**Exercise instructions:**
Each line of the data below that contains "could" must be copied.

"""

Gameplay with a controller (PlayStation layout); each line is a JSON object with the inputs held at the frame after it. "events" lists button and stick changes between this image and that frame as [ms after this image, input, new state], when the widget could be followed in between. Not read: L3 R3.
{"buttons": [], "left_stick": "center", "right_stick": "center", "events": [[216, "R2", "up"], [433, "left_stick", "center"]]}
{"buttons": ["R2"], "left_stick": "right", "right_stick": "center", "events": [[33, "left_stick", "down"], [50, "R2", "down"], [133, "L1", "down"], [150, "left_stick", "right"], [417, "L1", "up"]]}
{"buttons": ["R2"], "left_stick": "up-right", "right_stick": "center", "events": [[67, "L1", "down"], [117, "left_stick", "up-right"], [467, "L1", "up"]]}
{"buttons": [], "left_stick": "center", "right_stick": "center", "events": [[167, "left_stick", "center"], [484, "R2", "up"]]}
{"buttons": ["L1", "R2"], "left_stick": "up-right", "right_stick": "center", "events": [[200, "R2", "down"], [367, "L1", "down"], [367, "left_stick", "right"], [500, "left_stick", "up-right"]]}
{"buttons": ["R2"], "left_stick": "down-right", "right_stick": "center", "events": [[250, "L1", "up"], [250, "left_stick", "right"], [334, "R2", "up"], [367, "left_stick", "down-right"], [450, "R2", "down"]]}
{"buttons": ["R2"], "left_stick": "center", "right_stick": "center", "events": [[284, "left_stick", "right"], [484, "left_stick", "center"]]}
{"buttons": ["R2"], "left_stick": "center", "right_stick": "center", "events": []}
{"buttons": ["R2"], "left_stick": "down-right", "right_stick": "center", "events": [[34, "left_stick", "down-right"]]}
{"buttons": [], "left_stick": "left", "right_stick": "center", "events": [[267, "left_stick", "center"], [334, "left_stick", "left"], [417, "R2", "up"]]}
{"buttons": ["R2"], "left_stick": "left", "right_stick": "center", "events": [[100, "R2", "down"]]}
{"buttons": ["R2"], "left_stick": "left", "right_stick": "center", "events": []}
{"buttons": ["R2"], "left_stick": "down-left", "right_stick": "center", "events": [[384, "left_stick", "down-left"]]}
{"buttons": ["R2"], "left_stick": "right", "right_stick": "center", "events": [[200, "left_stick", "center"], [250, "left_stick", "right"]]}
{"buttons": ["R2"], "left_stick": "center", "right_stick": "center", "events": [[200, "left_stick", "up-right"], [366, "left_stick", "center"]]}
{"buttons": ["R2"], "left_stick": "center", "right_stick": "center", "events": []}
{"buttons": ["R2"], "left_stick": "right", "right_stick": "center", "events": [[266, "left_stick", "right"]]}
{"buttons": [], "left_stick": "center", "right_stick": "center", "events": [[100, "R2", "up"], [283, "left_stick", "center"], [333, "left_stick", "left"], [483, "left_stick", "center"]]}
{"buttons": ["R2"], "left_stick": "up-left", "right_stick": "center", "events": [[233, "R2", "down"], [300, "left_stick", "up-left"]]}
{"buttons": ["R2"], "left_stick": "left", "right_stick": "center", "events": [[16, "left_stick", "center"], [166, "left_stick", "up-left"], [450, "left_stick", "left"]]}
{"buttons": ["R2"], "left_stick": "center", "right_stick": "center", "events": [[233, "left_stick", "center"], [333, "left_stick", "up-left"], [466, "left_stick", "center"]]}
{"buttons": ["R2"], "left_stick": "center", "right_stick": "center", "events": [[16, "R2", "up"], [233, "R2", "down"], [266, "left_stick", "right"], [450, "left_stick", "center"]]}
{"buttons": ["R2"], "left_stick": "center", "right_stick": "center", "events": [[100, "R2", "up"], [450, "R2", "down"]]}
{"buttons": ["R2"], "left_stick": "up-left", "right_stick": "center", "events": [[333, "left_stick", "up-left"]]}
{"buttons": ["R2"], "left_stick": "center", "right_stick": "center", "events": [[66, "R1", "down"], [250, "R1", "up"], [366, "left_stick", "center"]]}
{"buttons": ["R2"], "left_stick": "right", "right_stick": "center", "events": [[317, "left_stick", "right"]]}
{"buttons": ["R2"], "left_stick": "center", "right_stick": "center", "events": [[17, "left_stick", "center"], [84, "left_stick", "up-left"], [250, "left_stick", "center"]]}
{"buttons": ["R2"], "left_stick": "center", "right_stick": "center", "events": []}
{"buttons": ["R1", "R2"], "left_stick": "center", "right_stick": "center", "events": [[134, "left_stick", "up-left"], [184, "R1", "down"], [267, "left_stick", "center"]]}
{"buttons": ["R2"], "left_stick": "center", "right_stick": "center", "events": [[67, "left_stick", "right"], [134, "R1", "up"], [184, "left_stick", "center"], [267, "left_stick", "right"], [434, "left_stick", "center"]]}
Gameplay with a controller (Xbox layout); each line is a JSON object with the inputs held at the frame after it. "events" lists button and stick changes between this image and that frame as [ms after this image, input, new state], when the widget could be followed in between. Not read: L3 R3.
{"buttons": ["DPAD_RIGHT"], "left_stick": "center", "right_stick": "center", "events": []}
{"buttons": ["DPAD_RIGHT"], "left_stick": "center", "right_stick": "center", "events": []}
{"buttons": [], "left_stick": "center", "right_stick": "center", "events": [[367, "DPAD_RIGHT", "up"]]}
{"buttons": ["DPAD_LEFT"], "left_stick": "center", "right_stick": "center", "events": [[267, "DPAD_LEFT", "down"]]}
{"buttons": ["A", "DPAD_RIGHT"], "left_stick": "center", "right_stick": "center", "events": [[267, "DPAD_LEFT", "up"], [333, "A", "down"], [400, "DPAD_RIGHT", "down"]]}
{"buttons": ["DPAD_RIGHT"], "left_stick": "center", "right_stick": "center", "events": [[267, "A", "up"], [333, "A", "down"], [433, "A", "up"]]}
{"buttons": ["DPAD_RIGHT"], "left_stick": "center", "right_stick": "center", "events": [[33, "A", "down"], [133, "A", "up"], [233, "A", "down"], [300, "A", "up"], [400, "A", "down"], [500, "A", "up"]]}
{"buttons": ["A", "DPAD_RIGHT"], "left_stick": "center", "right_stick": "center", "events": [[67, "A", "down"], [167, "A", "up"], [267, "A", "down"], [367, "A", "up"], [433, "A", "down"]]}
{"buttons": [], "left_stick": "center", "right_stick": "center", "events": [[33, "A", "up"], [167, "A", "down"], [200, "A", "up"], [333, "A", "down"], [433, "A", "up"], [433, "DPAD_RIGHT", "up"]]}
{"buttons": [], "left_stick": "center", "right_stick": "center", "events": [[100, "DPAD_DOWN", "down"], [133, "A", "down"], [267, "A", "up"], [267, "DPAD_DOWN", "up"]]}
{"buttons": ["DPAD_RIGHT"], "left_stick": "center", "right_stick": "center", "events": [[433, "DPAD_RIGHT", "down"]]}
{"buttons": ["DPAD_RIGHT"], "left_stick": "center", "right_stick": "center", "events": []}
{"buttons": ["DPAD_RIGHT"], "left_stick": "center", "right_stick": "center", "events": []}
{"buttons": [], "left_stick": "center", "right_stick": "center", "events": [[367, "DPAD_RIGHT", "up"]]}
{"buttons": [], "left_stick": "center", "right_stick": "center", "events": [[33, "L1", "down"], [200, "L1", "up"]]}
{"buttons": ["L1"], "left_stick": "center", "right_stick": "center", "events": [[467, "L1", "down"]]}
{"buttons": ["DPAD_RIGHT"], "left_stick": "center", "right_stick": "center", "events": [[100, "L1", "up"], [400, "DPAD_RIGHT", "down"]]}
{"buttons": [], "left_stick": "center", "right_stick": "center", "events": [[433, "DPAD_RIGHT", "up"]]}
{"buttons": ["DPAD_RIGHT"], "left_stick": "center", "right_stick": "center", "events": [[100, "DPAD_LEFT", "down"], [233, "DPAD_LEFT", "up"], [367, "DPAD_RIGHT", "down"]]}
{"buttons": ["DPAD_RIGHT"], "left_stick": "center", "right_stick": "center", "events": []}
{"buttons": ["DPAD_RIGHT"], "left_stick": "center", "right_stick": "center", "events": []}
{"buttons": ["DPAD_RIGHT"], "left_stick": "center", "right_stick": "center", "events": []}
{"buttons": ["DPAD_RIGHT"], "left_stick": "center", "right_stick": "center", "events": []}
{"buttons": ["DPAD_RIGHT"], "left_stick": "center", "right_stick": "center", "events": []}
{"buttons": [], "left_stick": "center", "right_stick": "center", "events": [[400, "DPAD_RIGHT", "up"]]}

"""

**Output for this exercise:**
Gameplay with a controller (PlayStation layout); each line is a JSON object with the inputs held at the frame after it. "events" lists button and stick changes between this image and that frame as [ms after this image, input, new state], when the widget could be followed in between. Not read: L3 R3.
Gameplay with a controller (Xbox layout); each line is a JSON object with the inputs held at the frame after it. "events" lists button and stick changes between this image and that frame as [ms after this image, input, new state], when the widget could be followed in between. Not read: L3 R3.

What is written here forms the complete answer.